Which lines below include the string "Pose"? Please show each one.

**** ENTRIES SUPPLIED ****

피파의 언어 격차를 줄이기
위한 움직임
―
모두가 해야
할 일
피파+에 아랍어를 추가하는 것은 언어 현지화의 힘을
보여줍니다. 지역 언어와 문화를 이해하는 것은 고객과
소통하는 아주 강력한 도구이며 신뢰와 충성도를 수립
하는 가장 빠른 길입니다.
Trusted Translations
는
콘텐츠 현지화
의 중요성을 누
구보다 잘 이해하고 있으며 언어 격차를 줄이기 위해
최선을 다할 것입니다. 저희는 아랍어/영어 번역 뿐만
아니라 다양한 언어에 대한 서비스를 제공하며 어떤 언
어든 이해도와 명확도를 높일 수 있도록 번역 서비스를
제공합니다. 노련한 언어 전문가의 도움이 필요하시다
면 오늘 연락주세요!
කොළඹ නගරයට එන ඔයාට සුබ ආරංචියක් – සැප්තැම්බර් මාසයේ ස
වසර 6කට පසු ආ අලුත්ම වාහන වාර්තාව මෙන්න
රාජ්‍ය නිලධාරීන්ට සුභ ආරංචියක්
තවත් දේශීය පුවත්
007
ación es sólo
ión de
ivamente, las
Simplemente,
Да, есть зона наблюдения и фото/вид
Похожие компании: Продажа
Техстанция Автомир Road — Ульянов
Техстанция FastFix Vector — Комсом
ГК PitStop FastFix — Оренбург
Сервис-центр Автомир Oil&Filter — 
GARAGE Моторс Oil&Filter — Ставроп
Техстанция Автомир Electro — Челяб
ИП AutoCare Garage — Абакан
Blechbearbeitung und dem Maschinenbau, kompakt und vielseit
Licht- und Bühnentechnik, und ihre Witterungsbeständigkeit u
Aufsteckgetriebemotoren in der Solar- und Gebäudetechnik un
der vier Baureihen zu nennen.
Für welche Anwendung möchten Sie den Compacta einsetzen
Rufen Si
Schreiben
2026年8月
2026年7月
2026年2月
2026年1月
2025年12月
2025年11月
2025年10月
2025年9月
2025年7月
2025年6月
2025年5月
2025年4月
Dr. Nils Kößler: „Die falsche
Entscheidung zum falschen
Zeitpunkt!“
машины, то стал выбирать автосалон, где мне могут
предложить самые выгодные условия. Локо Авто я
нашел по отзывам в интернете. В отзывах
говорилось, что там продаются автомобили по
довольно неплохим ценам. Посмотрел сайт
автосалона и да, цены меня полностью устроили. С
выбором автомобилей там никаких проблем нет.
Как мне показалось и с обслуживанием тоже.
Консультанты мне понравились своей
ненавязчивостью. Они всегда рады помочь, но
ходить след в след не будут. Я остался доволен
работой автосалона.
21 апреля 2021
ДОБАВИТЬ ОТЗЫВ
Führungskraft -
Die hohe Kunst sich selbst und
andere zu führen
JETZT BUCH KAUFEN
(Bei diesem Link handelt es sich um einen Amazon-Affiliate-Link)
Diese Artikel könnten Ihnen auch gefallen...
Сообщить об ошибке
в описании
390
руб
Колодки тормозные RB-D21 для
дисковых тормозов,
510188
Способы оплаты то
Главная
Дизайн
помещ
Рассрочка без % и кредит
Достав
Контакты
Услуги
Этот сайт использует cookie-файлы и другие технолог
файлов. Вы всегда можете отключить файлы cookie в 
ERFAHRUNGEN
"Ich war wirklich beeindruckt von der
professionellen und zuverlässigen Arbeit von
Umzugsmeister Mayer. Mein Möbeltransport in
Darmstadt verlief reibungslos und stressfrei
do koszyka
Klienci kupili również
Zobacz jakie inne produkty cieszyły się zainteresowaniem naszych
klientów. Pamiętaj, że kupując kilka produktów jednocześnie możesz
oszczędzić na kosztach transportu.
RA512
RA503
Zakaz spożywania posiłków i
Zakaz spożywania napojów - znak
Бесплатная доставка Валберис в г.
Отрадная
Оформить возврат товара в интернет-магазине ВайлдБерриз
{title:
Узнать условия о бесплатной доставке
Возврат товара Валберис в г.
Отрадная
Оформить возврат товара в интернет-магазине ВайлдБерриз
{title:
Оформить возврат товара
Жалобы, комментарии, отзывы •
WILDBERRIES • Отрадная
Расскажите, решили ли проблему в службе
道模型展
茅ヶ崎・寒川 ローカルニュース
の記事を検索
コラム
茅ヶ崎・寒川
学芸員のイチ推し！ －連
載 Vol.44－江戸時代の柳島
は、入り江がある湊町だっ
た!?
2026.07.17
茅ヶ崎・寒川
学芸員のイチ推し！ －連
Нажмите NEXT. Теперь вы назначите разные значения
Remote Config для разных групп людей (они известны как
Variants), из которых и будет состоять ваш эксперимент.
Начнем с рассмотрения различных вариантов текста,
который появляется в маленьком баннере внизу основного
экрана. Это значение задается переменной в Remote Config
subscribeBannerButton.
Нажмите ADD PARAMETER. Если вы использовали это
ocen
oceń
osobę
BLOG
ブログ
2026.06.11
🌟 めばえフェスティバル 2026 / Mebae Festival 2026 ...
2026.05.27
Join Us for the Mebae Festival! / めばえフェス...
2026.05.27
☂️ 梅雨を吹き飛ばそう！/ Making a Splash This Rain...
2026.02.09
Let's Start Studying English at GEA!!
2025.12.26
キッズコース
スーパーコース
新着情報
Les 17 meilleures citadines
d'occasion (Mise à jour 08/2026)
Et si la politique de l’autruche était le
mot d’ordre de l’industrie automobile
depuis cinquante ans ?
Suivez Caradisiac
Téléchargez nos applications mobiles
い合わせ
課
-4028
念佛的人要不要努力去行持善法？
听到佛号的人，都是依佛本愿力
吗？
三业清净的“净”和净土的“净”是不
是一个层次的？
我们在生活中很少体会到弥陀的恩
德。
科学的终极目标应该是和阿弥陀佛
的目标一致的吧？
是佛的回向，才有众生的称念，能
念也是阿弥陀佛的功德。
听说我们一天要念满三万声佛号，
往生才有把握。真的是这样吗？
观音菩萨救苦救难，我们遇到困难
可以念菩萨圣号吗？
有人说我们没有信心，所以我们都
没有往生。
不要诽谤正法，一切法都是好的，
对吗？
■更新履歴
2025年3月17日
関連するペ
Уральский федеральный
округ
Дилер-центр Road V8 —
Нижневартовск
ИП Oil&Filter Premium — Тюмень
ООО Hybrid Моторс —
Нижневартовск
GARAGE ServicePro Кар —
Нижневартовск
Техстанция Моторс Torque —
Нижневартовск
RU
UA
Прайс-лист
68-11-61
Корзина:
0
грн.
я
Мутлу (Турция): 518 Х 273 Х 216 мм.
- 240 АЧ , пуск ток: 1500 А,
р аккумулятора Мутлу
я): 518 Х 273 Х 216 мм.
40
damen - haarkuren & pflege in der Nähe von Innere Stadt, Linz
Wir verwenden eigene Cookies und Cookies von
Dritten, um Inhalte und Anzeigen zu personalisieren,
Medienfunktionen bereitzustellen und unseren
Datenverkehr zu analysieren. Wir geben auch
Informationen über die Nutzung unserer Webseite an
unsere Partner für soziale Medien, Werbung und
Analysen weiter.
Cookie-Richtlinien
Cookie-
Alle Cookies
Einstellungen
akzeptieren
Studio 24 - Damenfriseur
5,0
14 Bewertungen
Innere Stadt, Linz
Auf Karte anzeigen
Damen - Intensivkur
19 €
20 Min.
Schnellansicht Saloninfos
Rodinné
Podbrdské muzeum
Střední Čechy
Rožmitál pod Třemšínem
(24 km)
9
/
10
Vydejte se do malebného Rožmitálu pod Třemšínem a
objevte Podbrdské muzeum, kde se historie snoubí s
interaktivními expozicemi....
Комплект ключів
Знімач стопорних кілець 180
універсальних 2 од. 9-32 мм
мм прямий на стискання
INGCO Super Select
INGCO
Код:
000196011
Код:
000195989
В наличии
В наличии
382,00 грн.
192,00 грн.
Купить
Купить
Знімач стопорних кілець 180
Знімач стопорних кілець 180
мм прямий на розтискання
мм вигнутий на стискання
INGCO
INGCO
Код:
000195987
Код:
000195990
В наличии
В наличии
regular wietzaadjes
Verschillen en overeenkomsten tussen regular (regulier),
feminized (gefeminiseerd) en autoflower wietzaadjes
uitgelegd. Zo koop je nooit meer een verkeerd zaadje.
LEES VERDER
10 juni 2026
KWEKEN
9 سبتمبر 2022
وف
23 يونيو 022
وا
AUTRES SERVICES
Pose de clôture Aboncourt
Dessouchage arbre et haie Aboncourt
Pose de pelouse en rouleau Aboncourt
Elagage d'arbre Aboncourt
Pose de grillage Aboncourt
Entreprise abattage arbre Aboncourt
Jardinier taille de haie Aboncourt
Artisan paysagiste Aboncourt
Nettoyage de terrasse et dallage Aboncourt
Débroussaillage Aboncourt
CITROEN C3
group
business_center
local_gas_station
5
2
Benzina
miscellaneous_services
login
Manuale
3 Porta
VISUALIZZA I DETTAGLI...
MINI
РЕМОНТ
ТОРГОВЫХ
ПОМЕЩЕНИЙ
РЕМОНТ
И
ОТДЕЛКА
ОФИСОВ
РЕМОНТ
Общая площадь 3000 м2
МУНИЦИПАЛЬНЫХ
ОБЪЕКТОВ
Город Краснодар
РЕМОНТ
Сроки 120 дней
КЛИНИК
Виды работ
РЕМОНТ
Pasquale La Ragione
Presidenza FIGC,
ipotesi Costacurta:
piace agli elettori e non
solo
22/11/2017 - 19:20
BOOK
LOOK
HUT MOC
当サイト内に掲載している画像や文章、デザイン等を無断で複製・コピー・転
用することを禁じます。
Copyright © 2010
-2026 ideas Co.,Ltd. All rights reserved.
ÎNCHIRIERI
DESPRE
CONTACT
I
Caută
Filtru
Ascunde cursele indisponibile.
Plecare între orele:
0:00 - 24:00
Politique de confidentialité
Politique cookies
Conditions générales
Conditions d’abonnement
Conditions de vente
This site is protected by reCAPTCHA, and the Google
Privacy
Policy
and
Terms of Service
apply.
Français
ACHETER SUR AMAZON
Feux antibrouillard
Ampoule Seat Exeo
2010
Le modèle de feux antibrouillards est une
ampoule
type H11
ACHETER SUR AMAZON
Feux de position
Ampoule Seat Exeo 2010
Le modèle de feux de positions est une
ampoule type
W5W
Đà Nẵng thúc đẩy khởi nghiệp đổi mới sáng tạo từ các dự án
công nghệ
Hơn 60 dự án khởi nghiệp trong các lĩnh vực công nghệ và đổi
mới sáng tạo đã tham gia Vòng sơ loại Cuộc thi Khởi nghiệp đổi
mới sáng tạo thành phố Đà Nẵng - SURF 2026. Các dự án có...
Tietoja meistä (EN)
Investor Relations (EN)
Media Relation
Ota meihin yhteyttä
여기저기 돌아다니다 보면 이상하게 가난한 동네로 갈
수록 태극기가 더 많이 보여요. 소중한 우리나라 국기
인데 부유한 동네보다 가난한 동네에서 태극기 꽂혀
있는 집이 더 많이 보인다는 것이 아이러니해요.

****

» RESPONSE BOX
Pose de clôture Aboncourt
Pose de pelouse en rouleau Aboncourt
Pose de grillage Aboncourt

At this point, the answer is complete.